They could also have faced the prospect of playing 70 minutes with just 10 men, when Alan Maybury reacted to Alan McCormack's foul by appearing to lash out in retaliation. Maybury was lucky to escape with just a yellow card.

The U's had three gilt-edged chances to equalise before half-time. But once again they failed to make their supremacy count, and they never reached the same heights after the break.

Keeper Steve Mildenhall gobbled up Kem Izzet's goalbound header, following Clive Platt's headed lay-off, and he performed heroics to divert Mark Yeates' snap shot around his post.

These two saves sandwiched the miss of the match, which occurred on 36 minutes. Skipper Dean Hammond flicked on

Yeates' corner, and Pat Baldwin looked odds-on to poke the ball over the line at the far post. However, the U's centre-half could not hit the target from point-blank range - it would certainly have been easier to score!

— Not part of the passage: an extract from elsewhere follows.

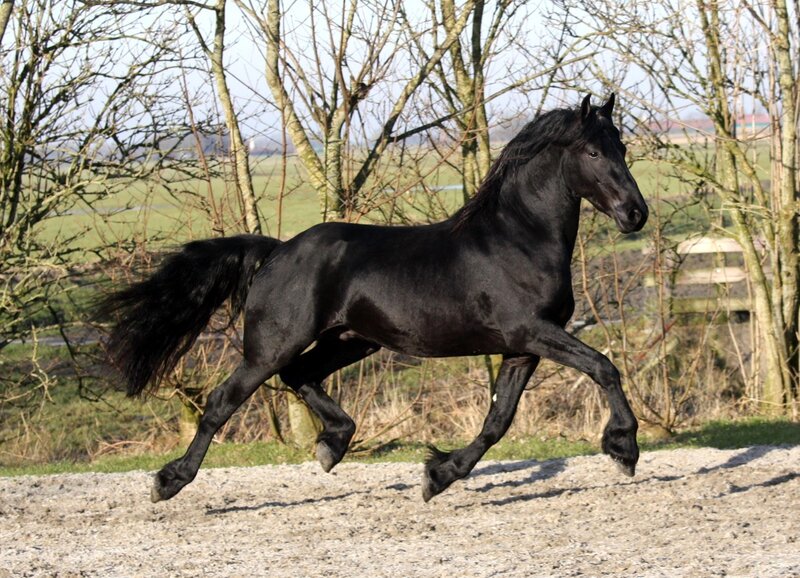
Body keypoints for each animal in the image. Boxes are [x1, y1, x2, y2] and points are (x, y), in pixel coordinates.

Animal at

Southend nearly doubled their lead in first-half stoppage time. Jean-Francois Christophe, who had scored a last gasp equaliser in the 3-3 draw between the two clubs at Roots Hall, was unmarked as he headed Moussa's free-kick over the bar.

The second-half was virtually devoid of chances at either end, with the exception of Izzet scooping a shot over the top within 25 seconds of the restart, and substitute Gillespie nodding wide from Marc Tierney's cross.

Not even six minutes of injury-time could save Colchester. Those play-off hopes are fading fast, and it might be quite a while before a crowd of similar proportions is seen at the Community Stadium.

Stockport County are the visitors tomorrow evening. It's a quickfire chance to end a run of three straight defeats, but on the evidence of Saturday, the horse may already have bolted.